TASK OBJECTIVE
Could you please find each line in the records that contains the word "solutions" and copy it?

MATERIAL SHOWN
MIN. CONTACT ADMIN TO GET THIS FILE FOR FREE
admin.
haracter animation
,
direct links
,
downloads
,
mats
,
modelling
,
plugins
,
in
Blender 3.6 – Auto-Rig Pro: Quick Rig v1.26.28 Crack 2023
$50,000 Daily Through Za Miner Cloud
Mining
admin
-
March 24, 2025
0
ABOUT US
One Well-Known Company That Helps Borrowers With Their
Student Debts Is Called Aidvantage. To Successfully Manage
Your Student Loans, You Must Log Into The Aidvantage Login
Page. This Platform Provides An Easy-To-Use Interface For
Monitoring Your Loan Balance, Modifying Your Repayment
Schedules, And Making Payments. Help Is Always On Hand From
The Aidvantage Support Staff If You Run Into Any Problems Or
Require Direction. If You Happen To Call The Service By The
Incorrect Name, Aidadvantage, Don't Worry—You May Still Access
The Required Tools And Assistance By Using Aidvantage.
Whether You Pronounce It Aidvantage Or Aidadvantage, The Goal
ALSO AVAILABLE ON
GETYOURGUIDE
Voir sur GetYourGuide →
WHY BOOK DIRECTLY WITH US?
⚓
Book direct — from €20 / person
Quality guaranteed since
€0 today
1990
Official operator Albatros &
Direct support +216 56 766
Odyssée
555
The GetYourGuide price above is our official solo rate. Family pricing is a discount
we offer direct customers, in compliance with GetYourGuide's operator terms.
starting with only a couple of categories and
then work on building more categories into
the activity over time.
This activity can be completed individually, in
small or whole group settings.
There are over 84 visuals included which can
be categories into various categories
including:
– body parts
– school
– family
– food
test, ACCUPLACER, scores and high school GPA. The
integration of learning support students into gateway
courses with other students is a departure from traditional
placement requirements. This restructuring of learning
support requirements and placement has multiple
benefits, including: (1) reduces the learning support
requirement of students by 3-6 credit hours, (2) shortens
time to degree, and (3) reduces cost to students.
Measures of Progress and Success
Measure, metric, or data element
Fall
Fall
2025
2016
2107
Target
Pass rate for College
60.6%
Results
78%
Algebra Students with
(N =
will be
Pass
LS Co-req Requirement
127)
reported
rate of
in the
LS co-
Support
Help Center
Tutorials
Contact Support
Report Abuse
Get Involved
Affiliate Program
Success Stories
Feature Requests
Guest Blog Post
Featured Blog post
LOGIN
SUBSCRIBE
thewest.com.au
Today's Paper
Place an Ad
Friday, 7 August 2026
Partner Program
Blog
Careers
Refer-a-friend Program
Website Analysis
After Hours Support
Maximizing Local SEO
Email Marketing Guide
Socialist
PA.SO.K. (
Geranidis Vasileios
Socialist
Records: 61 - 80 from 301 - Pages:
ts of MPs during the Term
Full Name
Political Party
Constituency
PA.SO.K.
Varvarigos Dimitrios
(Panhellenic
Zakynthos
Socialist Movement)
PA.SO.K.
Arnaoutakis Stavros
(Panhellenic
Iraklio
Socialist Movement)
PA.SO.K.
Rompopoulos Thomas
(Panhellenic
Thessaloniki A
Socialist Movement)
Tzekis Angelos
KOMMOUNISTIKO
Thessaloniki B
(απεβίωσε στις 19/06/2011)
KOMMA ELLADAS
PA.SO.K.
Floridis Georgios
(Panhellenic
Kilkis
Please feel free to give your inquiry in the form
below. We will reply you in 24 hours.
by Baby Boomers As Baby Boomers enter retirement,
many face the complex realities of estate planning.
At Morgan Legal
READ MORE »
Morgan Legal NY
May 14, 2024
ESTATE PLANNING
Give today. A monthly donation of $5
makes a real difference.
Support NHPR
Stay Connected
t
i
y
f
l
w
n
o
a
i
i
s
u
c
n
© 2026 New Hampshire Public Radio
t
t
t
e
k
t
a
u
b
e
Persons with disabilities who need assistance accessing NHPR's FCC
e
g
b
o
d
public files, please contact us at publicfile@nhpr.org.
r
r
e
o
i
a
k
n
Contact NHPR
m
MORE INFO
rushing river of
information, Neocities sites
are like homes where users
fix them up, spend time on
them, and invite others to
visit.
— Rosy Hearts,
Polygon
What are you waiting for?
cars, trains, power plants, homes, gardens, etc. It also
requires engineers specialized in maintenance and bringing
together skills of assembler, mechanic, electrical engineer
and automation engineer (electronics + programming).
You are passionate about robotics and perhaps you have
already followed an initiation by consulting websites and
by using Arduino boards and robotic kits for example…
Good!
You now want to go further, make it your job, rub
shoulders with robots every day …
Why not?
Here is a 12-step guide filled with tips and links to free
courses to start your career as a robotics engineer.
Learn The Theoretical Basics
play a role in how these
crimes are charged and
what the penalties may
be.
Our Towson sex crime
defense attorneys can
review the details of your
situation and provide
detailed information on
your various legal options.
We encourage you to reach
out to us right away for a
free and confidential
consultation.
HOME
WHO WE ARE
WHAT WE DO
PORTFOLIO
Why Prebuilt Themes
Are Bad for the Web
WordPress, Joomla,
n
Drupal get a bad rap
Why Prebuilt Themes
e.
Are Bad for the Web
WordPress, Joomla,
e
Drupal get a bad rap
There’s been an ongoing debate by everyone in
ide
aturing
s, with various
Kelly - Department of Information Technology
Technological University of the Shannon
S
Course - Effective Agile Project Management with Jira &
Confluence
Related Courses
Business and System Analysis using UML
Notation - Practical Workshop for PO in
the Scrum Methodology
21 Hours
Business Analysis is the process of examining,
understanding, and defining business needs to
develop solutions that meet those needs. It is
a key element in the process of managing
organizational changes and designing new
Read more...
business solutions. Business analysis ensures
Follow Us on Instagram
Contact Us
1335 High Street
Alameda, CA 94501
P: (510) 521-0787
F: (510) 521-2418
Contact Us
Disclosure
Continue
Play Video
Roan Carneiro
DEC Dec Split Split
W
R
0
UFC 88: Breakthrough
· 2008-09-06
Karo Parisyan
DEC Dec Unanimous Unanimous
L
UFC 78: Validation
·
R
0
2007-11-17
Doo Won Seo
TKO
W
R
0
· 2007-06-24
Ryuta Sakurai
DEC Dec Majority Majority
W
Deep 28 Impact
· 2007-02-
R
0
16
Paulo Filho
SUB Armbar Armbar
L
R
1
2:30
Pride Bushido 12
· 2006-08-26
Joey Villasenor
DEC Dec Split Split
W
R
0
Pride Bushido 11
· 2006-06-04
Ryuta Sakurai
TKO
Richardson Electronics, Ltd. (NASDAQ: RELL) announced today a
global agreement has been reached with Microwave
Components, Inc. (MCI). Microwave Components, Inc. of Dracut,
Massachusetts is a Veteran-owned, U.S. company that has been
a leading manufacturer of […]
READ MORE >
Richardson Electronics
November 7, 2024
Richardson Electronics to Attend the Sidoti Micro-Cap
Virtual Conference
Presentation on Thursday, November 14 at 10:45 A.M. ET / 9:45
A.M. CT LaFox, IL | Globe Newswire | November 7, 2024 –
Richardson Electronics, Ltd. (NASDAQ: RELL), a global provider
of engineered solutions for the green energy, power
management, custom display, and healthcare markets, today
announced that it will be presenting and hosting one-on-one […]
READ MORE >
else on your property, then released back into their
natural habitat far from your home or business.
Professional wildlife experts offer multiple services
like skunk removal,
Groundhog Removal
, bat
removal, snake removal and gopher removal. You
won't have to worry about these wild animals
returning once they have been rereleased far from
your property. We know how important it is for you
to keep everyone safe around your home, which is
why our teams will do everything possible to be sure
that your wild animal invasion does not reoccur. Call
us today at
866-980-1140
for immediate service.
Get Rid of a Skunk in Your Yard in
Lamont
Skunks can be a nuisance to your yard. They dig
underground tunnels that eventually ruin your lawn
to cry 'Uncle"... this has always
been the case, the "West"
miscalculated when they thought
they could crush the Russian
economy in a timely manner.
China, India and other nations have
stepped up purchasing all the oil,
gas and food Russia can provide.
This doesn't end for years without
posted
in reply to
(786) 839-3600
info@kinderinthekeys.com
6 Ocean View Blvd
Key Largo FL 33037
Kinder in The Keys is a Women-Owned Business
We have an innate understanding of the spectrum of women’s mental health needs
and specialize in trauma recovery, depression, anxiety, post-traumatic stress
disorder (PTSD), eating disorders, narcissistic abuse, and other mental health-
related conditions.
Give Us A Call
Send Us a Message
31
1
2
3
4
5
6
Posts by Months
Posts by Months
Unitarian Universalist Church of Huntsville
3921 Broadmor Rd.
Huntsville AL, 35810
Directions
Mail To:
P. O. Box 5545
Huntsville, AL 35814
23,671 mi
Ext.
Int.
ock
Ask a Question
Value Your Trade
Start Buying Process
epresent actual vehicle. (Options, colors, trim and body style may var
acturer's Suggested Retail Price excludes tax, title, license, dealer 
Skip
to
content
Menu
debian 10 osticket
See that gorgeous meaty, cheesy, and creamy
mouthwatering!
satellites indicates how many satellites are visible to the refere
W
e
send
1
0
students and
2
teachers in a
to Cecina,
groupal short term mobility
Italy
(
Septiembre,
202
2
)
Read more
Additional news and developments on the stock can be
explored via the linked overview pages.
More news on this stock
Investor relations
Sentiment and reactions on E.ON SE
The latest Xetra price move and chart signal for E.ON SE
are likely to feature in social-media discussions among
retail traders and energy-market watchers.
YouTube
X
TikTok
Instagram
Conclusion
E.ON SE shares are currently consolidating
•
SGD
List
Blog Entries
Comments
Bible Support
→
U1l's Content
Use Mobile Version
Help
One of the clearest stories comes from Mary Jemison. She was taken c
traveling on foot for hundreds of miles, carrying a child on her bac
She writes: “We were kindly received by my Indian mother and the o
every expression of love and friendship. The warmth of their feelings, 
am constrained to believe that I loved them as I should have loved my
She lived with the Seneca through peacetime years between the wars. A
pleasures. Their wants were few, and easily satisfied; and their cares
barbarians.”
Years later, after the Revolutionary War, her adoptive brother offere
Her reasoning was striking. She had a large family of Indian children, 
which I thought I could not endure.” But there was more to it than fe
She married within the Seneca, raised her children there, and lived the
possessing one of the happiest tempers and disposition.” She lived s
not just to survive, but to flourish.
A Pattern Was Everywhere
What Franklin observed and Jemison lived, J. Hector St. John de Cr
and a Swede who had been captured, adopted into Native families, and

RESPONSE BELOW
develop solutions that meet those needs. It is
business solutions. Business analysis ensures
of engineered solutions for the green energy, power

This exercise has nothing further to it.